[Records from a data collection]

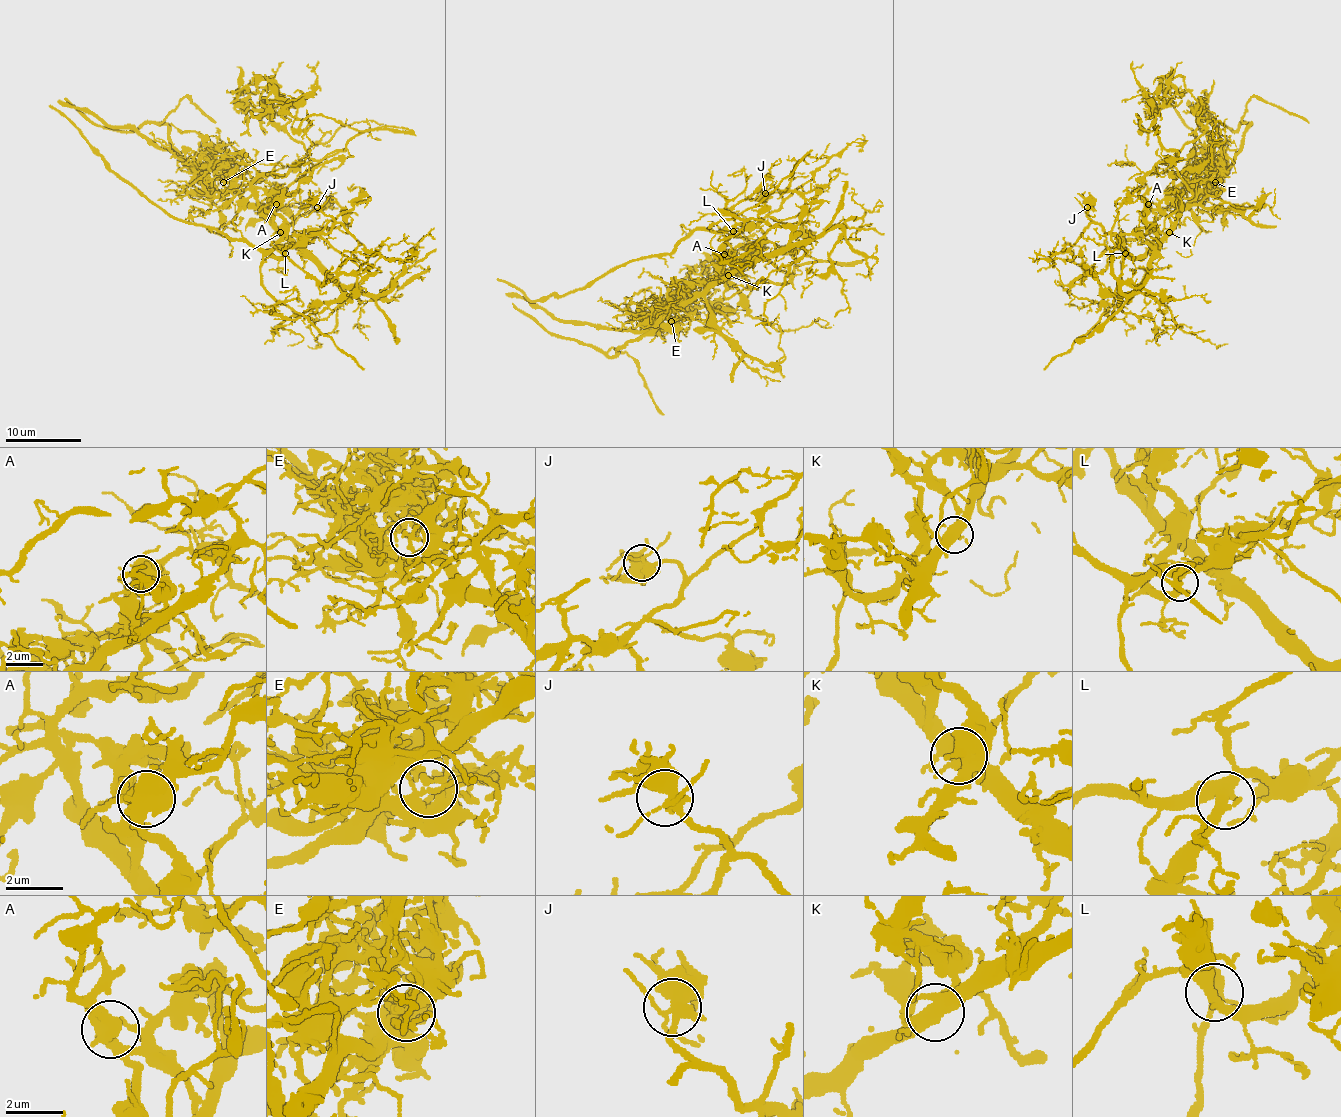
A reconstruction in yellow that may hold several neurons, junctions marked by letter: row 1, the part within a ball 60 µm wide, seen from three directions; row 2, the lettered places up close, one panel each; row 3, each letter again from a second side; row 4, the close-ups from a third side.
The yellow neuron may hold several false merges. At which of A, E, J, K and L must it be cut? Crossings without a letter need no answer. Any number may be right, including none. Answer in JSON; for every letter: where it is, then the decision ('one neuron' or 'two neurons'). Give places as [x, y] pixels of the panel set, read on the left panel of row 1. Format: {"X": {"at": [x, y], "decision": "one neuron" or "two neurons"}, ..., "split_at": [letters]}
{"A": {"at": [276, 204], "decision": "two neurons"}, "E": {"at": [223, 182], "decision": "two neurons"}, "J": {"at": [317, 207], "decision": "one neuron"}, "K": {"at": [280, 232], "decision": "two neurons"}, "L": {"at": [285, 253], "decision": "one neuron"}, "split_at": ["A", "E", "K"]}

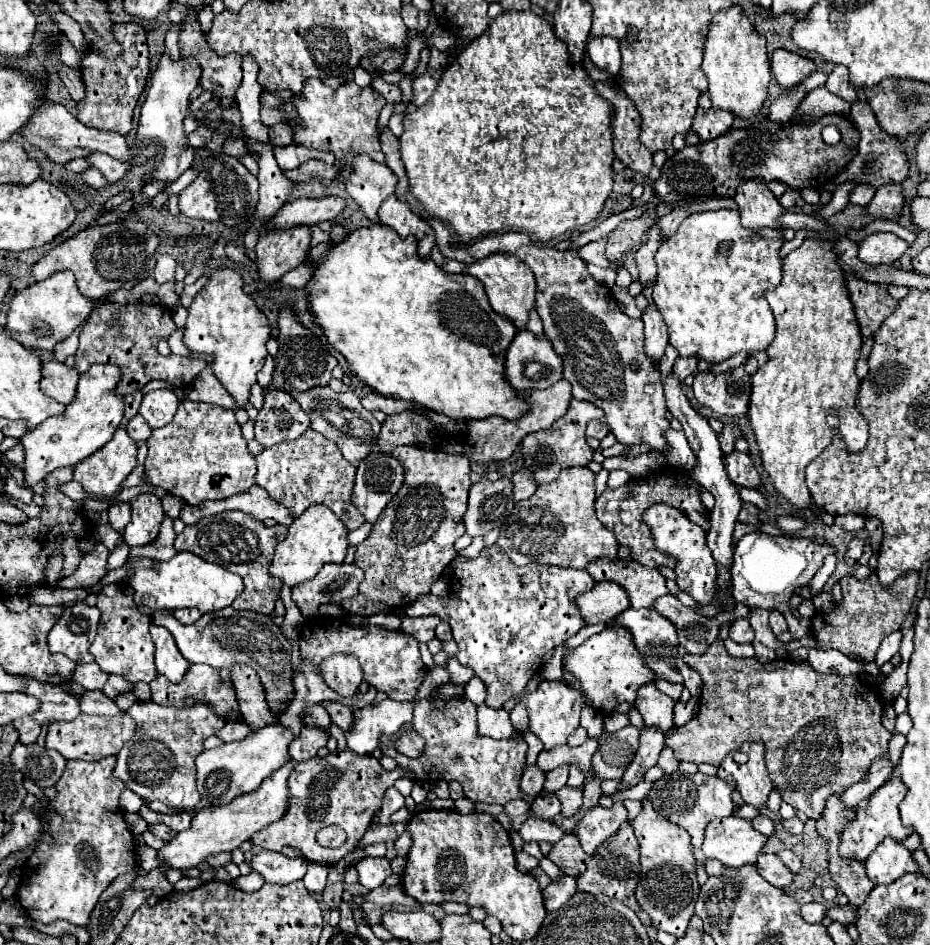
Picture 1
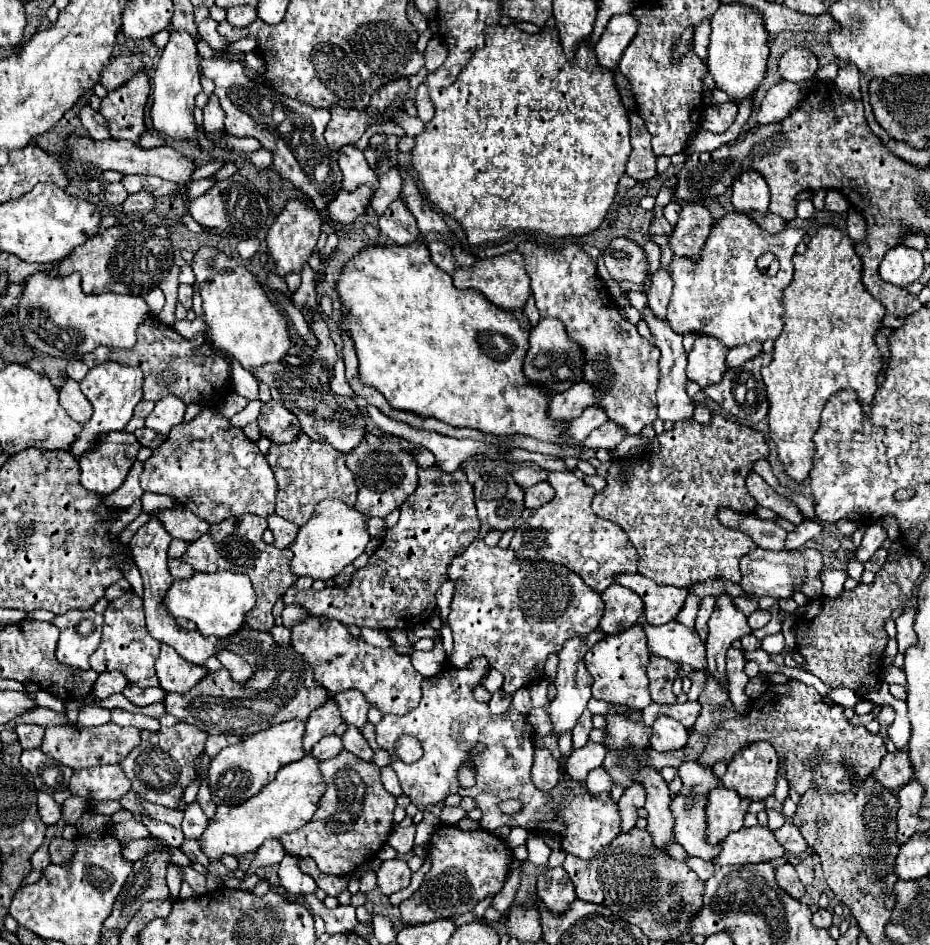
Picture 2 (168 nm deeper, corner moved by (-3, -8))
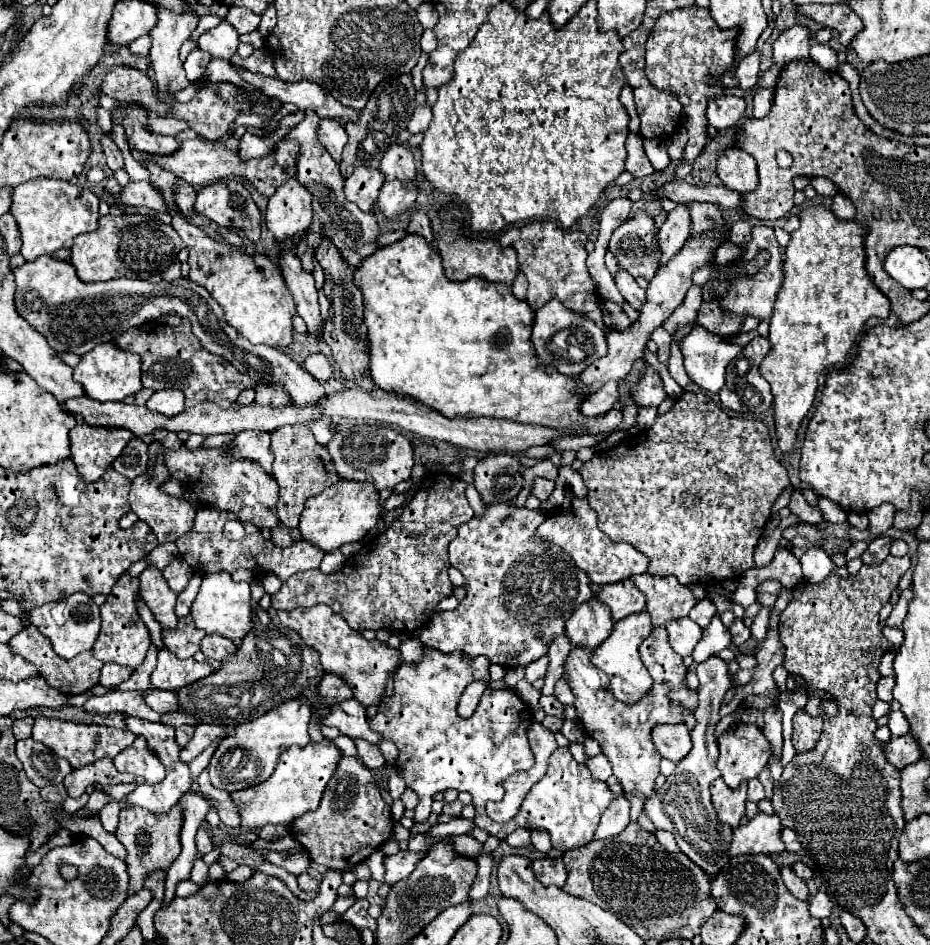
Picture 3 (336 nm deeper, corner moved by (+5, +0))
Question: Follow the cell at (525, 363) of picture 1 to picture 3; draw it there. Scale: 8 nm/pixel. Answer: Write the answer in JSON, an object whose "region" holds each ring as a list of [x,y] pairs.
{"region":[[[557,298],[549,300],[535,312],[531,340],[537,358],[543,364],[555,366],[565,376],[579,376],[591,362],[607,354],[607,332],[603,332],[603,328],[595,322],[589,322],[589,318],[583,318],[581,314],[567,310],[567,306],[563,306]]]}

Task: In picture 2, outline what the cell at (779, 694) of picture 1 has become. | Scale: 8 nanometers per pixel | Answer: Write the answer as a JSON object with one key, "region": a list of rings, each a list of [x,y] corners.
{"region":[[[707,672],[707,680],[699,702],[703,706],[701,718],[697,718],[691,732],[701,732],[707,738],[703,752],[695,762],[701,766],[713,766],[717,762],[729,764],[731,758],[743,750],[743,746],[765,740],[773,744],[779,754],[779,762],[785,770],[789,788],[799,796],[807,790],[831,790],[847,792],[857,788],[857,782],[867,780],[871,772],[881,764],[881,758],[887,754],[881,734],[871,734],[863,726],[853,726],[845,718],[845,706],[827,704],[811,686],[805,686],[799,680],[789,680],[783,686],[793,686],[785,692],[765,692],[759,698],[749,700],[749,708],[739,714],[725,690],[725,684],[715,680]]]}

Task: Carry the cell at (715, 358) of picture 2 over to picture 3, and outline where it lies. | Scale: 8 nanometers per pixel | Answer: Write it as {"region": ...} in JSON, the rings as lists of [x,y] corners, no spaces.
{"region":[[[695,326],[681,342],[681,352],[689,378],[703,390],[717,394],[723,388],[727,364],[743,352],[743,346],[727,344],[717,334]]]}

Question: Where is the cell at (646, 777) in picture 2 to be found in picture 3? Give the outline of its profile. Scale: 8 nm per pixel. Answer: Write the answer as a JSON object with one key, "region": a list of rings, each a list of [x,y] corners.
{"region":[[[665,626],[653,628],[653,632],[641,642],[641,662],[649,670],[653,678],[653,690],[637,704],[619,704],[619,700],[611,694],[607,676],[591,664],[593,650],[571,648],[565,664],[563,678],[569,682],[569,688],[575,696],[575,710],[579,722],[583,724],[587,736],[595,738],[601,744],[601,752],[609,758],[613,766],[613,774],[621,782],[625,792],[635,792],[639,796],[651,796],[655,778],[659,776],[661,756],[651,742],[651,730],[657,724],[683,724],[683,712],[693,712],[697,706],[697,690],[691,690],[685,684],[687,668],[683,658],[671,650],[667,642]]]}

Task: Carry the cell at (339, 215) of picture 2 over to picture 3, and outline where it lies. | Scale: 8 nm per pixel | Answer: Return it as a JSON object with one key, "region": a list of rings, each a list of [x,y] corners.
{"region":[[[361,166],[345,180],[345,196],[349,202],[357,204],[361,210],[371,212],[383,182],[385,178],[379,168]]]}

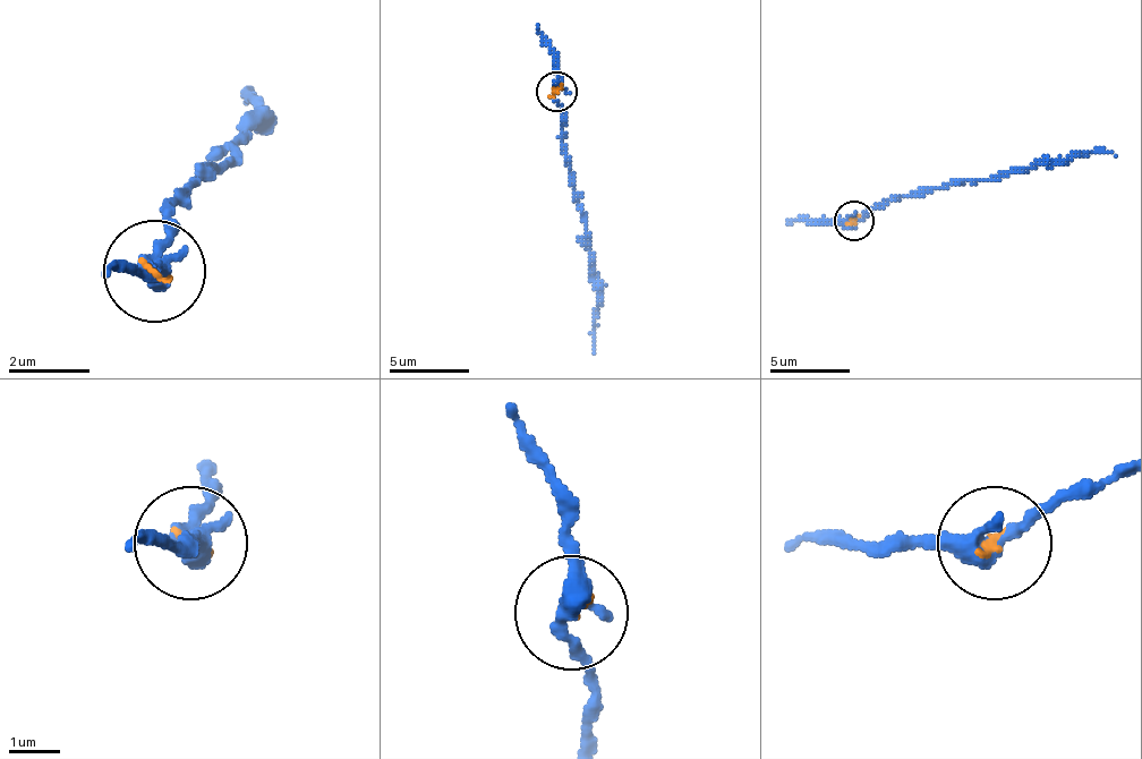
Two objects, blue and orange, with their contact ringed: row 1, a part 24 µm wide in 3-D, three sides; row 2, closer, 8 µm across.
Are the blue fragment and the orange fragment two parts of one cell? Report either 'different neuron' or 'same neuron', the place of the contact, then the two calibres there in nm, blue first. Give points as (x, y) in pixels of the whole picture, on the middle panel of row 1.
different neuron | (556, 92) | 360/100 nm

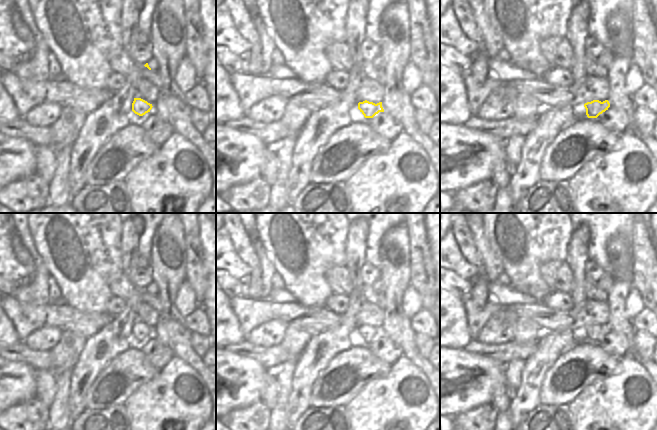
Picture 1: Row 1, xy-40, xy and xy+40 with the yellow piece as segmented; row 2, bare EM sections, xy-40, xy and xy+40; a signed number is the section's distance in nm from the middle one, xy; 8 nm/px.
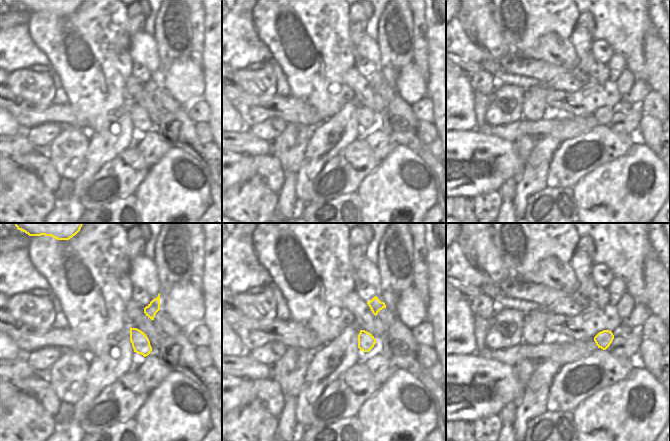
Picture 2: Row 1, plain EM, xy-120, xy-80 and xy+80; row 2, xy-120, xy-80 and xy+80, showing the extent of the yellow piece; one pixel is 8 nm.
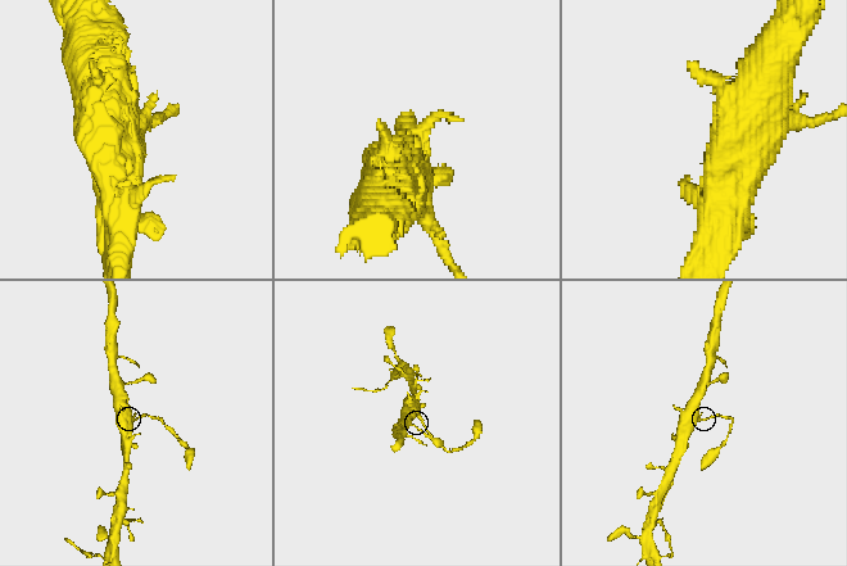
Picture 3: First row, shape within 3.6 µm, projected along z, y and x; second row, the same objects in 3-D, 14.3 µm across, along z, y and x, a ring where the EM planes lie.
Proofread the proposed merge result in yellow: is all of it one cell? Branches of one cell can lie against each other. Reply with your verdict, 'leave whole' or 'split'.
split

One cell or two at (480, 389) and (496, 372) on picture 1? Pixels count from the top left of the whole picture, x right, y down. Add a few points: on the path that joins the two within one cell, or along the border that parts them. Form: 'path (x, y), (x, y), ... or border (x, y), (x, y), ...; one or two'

» Problem statement
Leaving images out, please output every line of the data exactly.

» Response
A reconstruction in yellow that may hold several neurons, junctions marked by letter: row 1, the part within a ball 60 µm wide, seen from three directions; row 2, the lettered places up close, one panel each; row 3, each letter again from a second side; row 4, the close-ups from a third side.
The yellow neuron may hold several false merges. At which of A, E, J, K and L must it be cut? Crossings without a letter need no answer. Any number may be right, including none. Answer in JSON; for every letter: where it is, then the decision ('one neuron' or 'two neurons'). Give places as [x, y] pixels of the panel set, read on the left panel of row 1. Format: {"X": {"at": [x, y], "decision": "one neuron" or "two neurons"}, ..., "split_at": [letters]}
{"A": {"at": [276, 204], "decision": "two neurons"}, "E": {"at": [223, 182], "decision": "two neurons"}, "J": {"at": [317, 207], "decision": "one neuron"}, "K": {"at": [280, 232], "decision": "two neurons"}, "L": {"at": [285, 253], "decision": "one neuron"}, "split_at": ["A", "E", "K"]}

Picture 1
Picture 2 (168 nm deeper, corner moved by (-3, -8))
Picture 3 (336 nm deeper, corner moved by (+5, +0))
Question: Follow the cell at (525, 363) of picture 1 to picture 3; draw it there. Scale: 8 nm/pixel. Answer: Write the answer in JSON, an object whose "region" holds each ring as a list of [x,y] pairs.
{"region":[[[557,298],[549,300],[535,312],[531,340],[537,358],[543,364],[555,366],[565,376],[579,376],[591,362],[607,354],[607,332],[603,332],[603,328],[595,322],[589,322],[589,318],[583,318],[581,314],[567,310],[567,306],[563,306]]]}

Task: In picture 2, outline what the cell at (779, 694) of picture 1 has become. | Scale: 8 nanometers per pixel | Answer: Write the answer as a JSON object with one key, "region": a list of rings, each a list of [x,y] corners.
{"region":[[[707,672],[707,680],[699,702],[703,706],[701,718],[697,718],[691,732],[701,732],[707,738],[703,752],[695,762],[701,766],[713,766],[717,762],[729,764],[731,758],[743,750],[743,746],[765,740],[773,744],[779,754],[779,762],[785,770],[789,788],[799,796],[807,790],[831,790],[847,792],[857,788],[857,782],[867,780],[871,772],[881,764],[881,758],[887,754],[881,734],[871,734],[863,726],[853,726],[845,718],[845,706],[827,704],[811,686],[805,686],[799,680],[789,680],[783,686],[793,686],[785,692],[765,692],[759,698],[749,700],[749,708],[739,714],[725,690],[725,684],[715,680]]]}

Task: Carry the cell at (715, 358) of picture 2 over to picture 3, and outline where it lies. | Scale: 8 nanometers per pixel | Answer: Write it as {"region": ...} in JSON, the rings as lists of [x,y] corners, no spaces.
{"region":[[[695,326],[681,342],[681,352],[689,378],[703,390],[717,394],[723,388],[727,364],[743,352],[743,346],[727,344],[717,334]]]}

Question: Where is the cell at (646, 777) in picture 2 to be found in picture 3? Give the outline of its profile. Scale: 8 nm per pixel. Answer: Write the answer as a JSON object with one key, "region": a list of rings, each a list of [x,y] corners.
{"region":[[[665,626],[653,628],[653,632],[641,642],[641,662],[649,670],[653,678],[653,690],[637,704],[619,704],[619,700],[611,694],[607,676],[591,664],[593,650],[571,648],[565,664],[563,678],[569,682],[569,688],[575,696],[575,710],[579,722],[583,724],[587,736],[595,738],[601,744],[601,752],[609,758],[613,766],[613,774],[621,782],[625,792],[635,792],[639,796],[651,796],[655,778],[659,776],[661,756],[651,742],[651,730],[657,724],[683,724],[683,712],[693,712],[697,706],[697,690],[691,690],[685,684],[687,668],[683,658],[671,650],[667,642]]]}

Task: Carry the cell at (339, 215) of picture 2 over to picture 3, and outline where it lies. | Scale: 8 nm per pixel | Answer: Return it as a JSON object with one key, "region": a list of rings, each a list of [x,y] corners.
{"region":[[[361,166],[345,180],[345,196],[349,202],[357,204],[361,210],[371,212],[383,182],[385,178],[379,168]]]}

Two objects, blue and orange, with their contact ringed: row 1, a part 24 µm wide in 3-D, three sides; row 2, closer, 8 µm across.
Are the blue fragment and the orange fragment two parts of one cell? Report either 'different neuron' or 'same neuron', the place of the contact, then the two calibres there in nm, blue first. Give points as (x, y) in pixels of the whole picture, on the middle panel of row 1.
different neuron | (556, 92) | 360/100 nm

Picture 1: Row 1, xy-40, xy and xy+40 with the yellow piece as segmented; row 2, bare EM sections, xy-40, xy and xy+40; a signed number is the section's distance in nm from the middle one, xy; 8 nm/px.
Picture 2: Row 1, plain EM, xy-120, xy-80 and xy+80; row 2, xy-120, xy-80 and xy+80, showing the extent of the yellow piece; one pixel is 8 nm.
Picture 3: First row, shape within 3.6 µm, projected along z, y and x; second row, the same objects in 3-D, 14.3 µm across, along z, y and x, a ring where the EM planes lie.
Proofread the proposed merge result in yellow: is all of it one cell? Branches of one cell can lie against each other. Reply with your verdict, 'leave whole' or 'split'.
split

One cell or two at (480, 389) and (496, 372) on picture 1? Pixels count from the top left of the whole picture, x right, y down. Add a few points: on the path that joins the two within one cell, or along the border that parts them. Form: 'path (x, y), (x, y), ... or border (x, y), (x, y), ...; one or two'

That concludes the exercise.